Unfortunately, “IDEM permitting allows industry to self-monitor/self-test, leaving the fox to guard the hen house,” Beverly Shores resident Susan Thomas wrote in a guest column for the Post-Tribune. “It was a whistleblower, not IDEM, [who] revealed repeated fraudulent testing from ArcelorMittal following the 2019 spills.” IDEM did rule that U.S. Steel violated its permit as a result of this fall’s spills.

(It actually makes some environmental sense to put a steel mill on a lake. In 2006, I rode the ore freighter Joseph L. Block from ArcelorMittal in East Chicago to Escanaba, Michigan, to pick up a load of taconite from the North Country mines. A sailor explained that a ship burns 1,200 gallons of diesel fuel a day to transport 30,000 tons of taconite. A convoy of semi-trailers carrying the same load would burn 15,600 gallons of diesel. But as Save the Dunes argued, “that cannot parlay into a free pass to pollute.”)

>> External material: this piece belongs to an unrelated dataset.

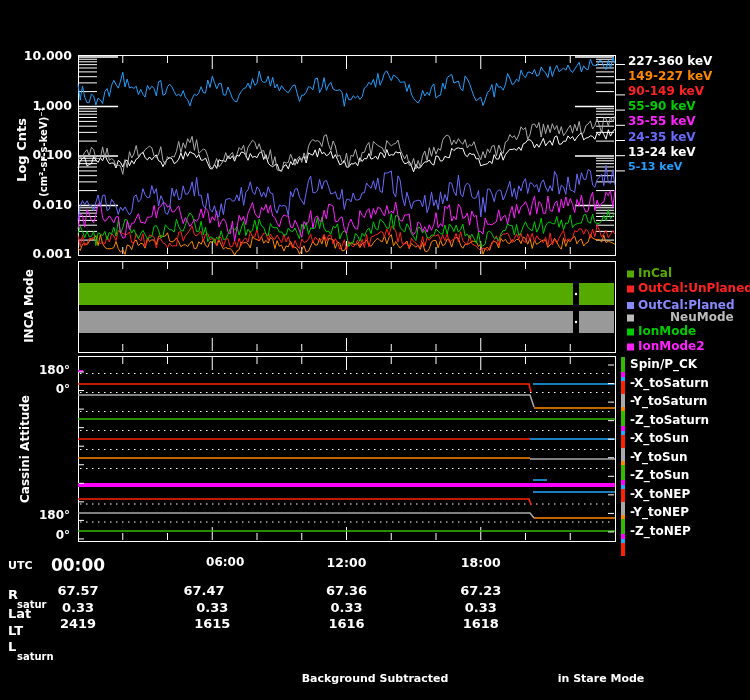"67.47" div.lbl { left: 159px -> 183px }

Clearly, there’s only one way to protect the lake from which 6.5 million Illinoisans drink water: Given its repeated abuse of Lake Michigan, Indiana no longer deserves to be a Great Lakes state. The Enabling Act of 1816, which granted Indiana statehood, declared that its northern boundary would be “drawn through a point ten miles north of the southern extreme of Lake Michigan,” guaranteeing it access to the Great Lakes, like its neighbors Michigan and Illinois. Indiana has only 45 miles of shoreline, compared to Michigan’s 3,224, but it sullies the waters far more. Michigan derives its identity from the Great Lakes, and takes their protection seriously. In Indiana — a mostly rural, agricultural state — the lake is remote from the state’s major population center, and, as Post-Tribune columnist Thomas writes, “Indiana industry is emboldened by a Republican supermajority in the State House that defers to party-line on environmental issues and safety regulations, ignoring public outrage.”

The solution? Indiana should cede Lake County to Illinois, and Porter and LaPorte counties to Michigan. This would make sense from a cultural, as well as environmental, standpoint. Northwest Indiana, known as the Calumet Region, or simply “The Region,” has been described as “an urban barnacle on the underside of Chicago,” sharing the big city’s accents, ethnic stock and athletic affiliations. A smoky, odoriferous landscape of steel mills and oil refineries, “Da Region” is so at odds with small-town Indiana that its inhabitants are called “Region Rats” (a shortening of “millrat”), especially down at IU. Remarking on Indiana’s reputation as a Red State, a Region Rat once told me, “That’s those Colts fans; up here, we root for Da Bears and Da Democrats.” Indiana would lose its steel mills, but we’d also take Gary off their hands, so they might consider it a square deal.

With LaPorte and Porter counties, Michigan would gain the Indiana Dunes National Park (created by the advocacy of an Illinois senator, Paul Douglas), part of the same lakefront eco-system as its own Warren Dunes. It would also gain even more Chicagoans’ vacation homes, in Beverly Shores and Long Beach. (When Oprah Winfrey lived in Chicago, she owned a getaway in LaPorte County.) Michiganders know how to protect sand dunes and how to keep FIPs in their place, so they’d have no problem absorbing Indiana’s rustic shoreline.

Granting Indiana a sliver of Great Lakes shoreline may have been justified 200 years ago, but that was long before chemists invented hexavalent chromium. Allowing the Hoosiers to keep these shores is too dangerous.